Dalle finestre del mio salotto si vedono sempre le montagne: è anzi un bellissimo spettacolo, quello di un panorama che è sempre lo stesso eppure muta continuamente con il cambiare del tempo e delle stagioni. L’orizzonte è aperto per oltre 180 gradi e la lunga teoria dei monti e delle valli, unita al soffio dei venti, permette un continuo gioco di variazioni.

Oggi pomeriggio però è successa una cosa particolare: è una delle rarissime volte in cui fuori dalla mia finestra il cielo è un muro grigio uniforme, come un groppo di fumo denso e impenetrabile, come una lastra di lamiera a tinta unita. A ben guardare, anche oggi sopra i tetti si vedono alcuni elementi: si distingue leggermente il Musinè, con la sua erta perfettamente dritta da un lato e con il profilo digradante a gobboni dall’altro.

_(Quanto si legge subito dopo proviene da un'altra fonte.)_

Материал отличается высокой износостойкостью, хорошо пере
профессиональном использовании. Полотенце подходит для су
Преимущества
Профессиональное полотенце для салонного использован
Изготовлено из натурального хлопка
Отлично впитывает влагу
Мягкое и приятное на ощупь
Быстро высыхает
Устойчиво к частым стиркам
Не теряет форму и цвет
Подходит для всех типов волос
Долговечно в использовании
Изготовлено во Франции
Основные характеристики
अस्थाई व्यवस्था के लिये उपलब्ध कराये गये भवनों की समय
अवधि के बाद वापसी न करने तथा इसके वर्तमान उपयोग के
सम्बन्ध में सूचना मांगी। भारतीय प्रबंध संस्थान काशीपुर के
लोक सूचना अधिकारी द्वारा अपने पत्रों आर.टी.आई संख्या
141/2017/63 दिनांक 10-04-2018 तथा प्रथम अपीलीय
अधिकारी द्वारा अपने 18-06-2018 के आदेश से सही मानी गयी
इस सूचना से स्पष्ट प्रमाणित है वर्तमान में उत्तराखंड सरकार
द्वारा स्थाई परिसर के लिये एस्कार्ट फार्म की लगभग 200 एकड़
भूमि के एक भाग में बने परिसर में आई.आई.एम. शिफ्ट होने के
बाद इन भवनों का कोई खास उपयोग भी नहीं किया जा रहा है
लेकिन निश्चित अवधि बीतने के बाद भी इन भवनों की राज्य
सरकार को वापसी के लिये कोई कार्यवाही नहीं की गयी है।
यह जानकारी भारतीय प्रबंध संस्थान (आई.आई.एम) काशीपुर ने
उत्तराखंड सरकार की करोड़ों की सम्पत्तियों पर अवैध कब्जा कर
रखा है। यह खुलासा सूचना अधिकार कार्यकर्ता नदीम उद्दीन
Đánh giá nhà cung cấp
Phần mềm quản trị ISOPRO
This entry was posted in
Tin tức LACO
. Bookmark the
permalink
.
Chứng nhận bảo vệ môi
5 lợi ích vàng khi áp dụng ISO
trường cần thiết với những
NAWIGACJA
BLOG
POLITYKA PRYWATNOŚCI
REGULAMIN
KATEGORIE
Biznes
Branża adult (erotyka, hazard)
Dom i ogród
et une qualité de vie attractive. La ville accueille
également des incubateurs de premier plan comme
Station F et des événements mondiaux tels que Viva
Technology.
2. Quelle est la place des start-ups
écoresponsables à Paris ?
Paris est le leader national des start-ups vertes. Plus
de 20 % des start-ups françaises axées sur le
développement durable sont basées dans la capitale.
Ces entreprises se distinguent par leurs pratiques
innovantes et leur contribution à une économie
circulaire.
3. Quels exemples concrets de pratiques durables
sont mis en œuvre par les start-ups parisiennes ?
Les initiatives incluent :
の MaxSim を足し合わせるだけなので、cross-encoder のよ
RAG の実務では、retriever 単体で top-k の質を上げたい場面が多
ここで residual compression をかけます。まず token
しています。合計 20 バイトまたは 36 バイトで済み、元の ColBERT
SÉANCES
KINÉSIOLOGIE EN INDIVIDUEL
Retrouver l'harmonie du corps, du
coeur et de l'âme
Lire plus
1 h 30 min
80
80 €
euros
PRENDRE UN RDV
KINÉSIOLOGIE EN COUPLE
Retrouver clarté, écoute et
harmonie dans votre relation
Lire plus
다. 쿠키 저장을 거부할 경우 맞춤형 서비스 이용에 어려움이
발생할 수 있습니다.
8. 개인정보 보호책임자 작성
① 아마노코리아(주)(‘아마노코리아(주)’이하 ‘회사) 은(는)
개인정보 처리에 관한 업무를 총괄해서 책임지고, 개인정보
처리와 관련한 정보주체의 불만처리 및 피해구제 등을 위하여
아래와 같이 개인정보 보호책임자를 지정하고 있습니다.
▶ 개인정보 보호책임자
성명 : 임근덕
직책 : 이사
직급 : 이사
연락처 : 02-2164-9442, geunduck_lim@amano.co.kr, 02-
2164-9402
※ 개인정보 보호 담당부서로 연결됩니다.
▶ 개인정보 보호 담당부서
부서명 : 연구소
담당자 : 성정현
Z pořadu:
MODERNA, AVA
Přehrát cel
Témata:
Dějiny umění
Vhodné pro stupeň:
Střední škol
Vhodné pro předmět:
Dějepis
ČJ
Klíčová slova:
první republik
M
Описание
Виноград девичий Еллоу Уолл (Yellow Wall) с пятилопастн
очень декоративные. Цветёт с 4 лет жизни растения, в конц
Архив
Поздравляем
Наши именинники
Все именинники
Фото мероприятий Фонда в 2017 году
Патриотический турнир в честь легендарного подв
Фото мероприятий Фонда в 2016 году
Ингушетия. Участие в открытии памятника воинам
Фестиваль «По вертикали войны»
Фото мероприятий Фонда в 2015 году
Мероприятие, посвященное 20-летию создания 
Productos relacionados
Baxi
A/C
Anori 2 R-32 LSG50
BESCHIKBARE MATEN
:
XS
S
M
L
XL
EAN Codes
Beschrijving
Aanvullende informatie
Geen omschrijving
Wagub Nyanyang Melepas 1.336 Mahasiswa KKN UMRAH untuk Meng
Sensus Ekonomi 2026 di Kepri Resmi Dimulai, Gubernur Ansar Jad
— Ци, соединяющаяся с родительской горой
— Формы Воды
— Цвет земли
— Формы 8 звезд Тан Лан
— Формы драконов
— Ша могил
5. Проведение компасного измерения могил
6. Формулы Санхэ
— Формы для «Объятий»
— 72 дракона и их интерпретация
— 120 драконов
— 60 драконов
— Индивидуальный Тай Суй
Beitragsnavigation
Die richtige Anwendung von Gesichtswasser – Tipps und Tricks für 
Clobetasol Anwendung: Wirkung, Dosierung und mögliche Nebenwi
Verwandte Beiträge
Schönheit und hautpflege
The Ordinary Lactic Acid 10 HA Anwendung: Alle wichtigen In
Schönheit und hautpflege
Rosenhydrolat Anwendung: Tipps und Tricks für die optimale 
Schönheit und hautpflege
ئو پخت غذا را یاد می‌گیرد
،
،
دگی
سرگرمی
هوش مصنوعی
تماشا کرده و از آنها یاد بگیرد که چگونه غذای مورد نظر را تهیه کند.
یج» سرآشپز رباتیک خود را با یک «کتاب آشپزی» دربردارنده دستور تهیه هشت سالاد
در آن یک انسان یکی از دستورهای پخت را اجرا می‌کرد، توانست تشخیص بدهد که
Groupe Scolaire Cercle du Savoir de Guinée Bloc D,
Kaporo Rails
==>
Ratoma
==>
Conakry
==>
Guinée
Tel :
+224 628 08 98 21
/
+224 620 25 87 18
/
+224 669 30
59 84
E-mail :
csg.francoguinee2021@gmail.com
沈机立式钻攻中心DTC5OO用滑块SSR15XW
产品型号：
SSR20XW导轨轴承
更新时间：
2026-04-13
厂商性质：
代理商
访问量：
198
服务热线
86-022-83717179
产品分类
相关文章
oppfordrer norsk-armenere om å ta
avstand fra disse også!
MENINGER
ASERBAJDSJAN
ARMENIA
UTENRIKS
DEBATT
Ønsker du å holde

E soprattutto, ma solo guardando bene, anche il grigio del cielo ha delle chiazze più chiare, come se sulla vernice qualcuno avesse sparso un po’ d’acqua per diluirla, creando un effetto slavato che si estende piano piano.

Da dietro la zona più chiara, trapela comunque un po’ di luce: ed è quasi come se quella parte di cielo fosse illuminata con un riflettore, volendo significare che in fin dei conti è primavera, e c’è comunque una più che concreta speranza di tempi migliori.